# [About this task]
For the records below, output every line from the one holding "Reforma del bar, cocina y salones sociales" through the final line, unaltered, and no other lines.
-- Information supplied follows --
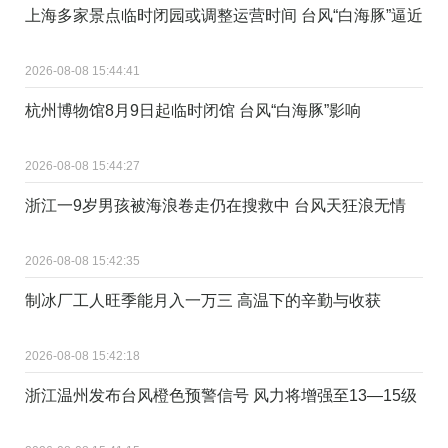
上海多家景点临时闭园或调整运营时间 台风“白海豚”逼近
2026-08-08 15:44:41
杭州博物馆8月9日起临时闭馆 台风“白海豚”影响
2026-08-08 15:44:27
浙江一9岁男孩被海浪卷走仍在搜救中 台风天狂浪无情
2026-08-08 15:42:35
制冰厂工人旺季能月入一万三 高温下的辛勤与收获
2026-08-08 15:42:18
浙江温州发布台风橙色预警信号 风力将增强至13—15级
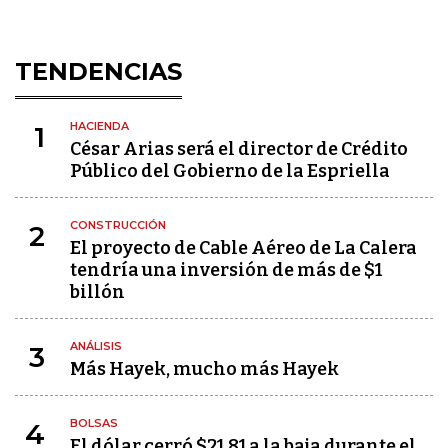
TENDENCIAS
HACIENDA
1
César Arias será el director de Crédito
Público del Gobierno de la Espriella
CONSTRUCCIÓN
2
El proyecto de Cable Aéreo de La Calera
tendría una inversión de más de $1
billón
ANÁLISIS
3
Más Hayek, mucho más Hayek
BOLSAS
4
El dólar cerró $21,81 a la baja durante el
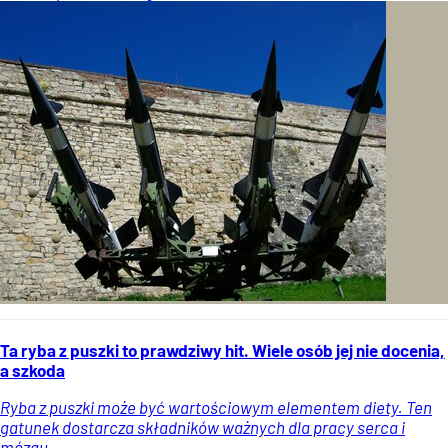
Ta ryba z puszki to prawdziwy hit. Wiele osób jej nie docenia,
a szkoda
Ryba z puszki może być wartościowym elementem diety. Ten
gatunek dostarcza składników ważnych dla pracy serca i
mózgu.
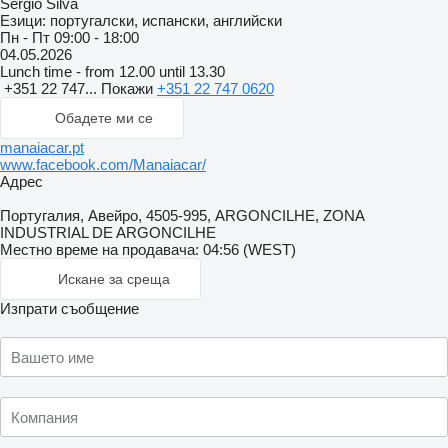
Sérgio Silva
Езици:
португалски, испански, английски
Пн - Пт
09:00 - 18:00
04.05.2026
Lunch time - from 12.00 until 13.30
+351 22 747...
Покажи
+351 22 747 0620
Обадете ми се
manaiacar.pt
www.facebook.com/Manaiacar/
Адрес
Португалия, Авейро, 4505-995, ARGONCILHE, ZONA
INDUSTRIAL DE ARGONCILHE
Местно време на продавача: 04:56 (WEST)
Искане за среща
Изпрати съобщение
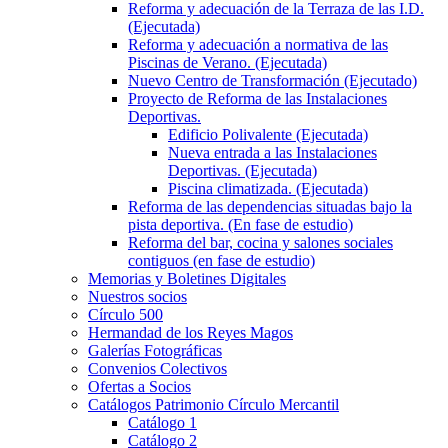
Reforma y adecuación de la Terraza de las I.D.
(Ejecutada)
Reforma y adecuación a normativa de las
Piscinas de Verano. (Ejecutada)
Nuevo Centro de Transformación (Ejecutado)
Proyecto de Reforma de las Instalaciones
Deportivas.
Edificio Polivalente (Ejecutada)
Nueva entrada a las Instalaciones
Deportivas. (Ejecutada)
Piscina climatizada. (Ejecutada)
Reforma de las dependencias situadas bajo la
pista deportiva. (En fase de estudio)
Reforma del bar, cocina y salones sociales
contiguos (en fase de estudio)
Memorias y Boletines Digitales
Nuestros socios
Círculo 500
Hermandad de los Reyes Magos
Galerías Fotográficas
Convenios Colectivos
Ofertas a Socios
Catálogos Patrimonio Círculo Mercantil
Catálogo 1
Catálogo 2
-- Information supplied concluded --
# [Solution]
Reforma del bar, cocina y salones sociales
contiguos (en fase de estudio)
Memorias y Boletines Digitales
Nuestros socios
Círculo 500
Hermandad de los Reyes Magos
Galerías Fotográficas
Convenios Colectivos
Ofertas a Socios
Catálogos Patrimonio Círculo Mercantil
Catálogo 1
Catálogo 2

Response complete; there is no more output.